____ Entries shown

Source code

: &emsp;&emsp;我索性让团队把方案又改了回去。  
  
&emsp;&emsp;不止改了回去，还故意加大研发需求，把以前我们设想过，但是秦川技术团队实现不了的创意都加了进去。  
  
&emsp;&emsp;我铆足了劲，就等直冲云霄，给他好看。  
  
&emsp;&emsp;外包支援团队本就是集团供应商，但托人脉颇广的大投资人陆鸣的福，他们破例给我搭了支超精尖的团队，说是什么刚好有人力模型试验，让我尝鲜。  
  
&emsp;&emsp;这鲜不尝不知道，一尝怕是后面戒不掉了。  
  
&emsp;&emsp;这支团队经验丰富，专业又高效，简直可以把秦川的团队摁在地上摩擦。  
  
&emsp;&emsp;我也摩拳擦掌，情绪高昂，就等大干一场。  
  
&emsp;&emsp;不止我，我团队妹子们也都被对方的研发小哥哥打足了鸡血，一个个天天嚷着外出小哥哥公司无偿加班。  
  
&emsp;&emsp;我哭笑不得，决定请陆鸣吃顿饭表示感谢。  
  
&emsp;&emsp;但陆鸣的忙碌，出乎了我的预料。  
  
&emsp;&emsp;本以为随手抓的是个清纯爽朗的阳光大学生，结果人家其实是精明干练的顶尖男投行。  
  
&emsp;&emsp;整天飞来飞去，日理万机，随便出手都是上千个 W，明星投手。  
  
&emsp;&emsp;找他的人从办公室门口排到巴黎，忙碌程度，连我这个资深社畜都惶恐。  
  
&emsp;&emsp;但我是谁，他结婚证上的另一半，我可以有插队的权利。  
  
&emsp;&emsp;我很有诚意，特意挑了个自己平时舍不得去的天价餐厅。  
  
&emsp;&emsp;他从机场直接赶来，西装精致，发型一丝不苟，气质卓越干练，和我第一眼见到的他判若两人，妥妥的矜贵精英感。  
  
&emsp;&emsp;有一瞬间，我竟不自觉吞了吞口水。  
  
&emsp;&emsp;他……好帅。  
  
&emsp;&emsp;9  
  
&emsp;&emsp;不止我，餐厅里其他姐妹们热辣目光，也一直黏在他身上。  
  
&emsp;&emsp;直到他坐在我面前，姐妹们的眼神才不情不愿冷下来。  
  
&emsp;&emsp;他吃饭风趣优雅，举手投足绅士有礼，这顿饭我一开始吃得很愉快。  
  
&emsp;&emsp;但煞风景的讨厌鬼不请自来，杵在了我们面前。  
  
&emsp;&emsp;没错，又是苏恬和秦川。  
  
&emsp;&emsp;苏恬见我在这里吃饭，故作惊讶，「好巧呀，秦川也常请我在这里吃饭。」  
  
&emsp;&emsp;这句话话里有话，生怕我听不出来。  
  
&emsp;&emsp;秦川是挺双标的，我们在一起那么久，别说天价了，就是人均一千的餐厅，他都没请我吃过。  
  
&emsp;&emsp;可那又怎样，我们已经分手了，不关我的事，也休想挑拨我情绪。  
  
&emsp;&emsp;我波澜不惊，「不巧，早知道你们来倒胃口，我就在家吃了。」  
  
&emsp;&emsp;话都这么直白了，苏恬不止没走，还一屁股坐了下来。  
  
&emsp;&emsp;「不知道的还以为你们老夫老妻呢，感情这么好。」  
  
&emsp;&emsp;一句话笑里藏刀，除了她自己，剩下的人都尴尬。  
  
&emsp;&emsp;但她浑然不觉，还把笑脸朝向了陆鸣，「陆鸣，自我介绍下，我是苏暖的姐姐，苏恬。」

________

§ **Work instructions**
Copy all the records above exactly, missing none.

§ **Your solution**
Source code

: &emsp;&emsp;我索性让团队把方案又改了回去。  
  
&emsp;&emsp;不止改了回去，还故意加大研发需求，把以前我们设想过，但是秦川技术团队实现不了的创意都加了进去。  
  
&emsp;&emsp;我铆足了劲，就等直冲云霄，给他好看。  
  
&emsp;&emsp;外包支援团队本就是集团供应商，但托人脉颇广的大投资人陆鸣的福，他们破例给我搭了支超精尖的团队，说是什么刚好有人力模型试验，让我尝鲜。  
  
&emsp;&emsp;这鲜不尝不知道，一尝怕是后面戒不掉了。  
  
&emsp;&emsp;这支团队经验丰富，专业又高效，简直可以把秦川的团队摁在地上摩擦。  
  
&emsp;&emsp;我也摩拳擦掌，情绪高昂，就等大干一场。  
  
&emsp;&emsp;不止我，我团队妹子们也都被对方的研发小哥哥打足了鸡血，一个个天天嚷着外出小哥哥公司无偿加班。  
  
&emsp;&emsp;我哭笑不得，决定请陆鸣吃顿饭表示感谢。  
  
&emsp;&emsp;但陆鸣的忙碌，出乎了我的预料。  
  
&emsp;&emsp;本以为随手抓的是个清纯爽朗的阳光大学生，结果人家其实是精明干练的顶尖男投行。  
  
&emsp;&emsp;整天飞来飞去，日理万机，随便出手都是上千个 W，明星投手。  
  
&emsp;&emsp;找他的人从办公室门口排到巴黎，忙碌程度，连我这个资深社畜都惶恐。  
  
&emsp;&emsp;但我是谁，他结婚证上的另一半，我可以有插队的权利。  
  
&emsp;&emsp;我很有诚意，特意挑了个自己平时舍不得去的天价餐厅。  
  
&emsp;&emsp;他从机场直接赶来，西装精致，发型一丝不苟，气质卓越干练，和我第一眼见到的他判若两人，妥妥的矜贵精英感。  
  
&emsp;&emsp;有一瞬间，我竟不自觉吞了吞口水。  
  
&emsp;&emsp;他……好帅。  
  
&emsp;&emsp;9  
  
&emsp;&emsp;不止我，餐厅里其他姐妹们热辣目光，也一直黏在他身上。  
  
&emsp;&emsp;直到他坐在我面前，姐妹们的眼神才不情不愿冷下来。  
  
&emsp;&emsp;他吃饭风趣优雅，举手投足绅士有礼，这顿饭我一开始吃得很愉快。  
  
&emsp;&emsp;但煞风景的讨厌鬼不请自来，杵在了我们面前。  
  
&emsp;&emsp;没错，又是苏恬和秦川。  
  
&emsp;&emsp;苏恬见我在这里吃饭，故作惊讶，「好巧呀，秦川也常请我在这里吃饭。」  
  
&emsp;&emsp;这句话话里有话，生怕我听不出来。  
  
&emsp;&emsp;秦川是挺双标的，我们在一起那么久，别说天价了，就是人均一千的餐厅，他都没请我吃过。  
  
&emsp;&emsp;可那又怎样，我们已经分手了，不关我的事，也休想挑拨我情绪。  
  
&emsp;&emsp;我波澜不惊，「不巧，早知道你们来倒胃口，我就在家吃了。」  
  
&emsp;&emsp;话都这么直白了，苏恬不止没走，还一屁股坐了下来。  
  
&emsp;&emsp;「不知道的还以为你们老夫老妻呢，感情这么好。」  
  
&emsp;&emsp;一句话笑里藏刀，除了她自己，剩下的人都尴尬。  
  
&emsp;&emsp;但她浑然不觉，还把笑脸朝向了陆鸣，「陆鸣，自我介绍下，我是苏暖的姐姐，苏恬。」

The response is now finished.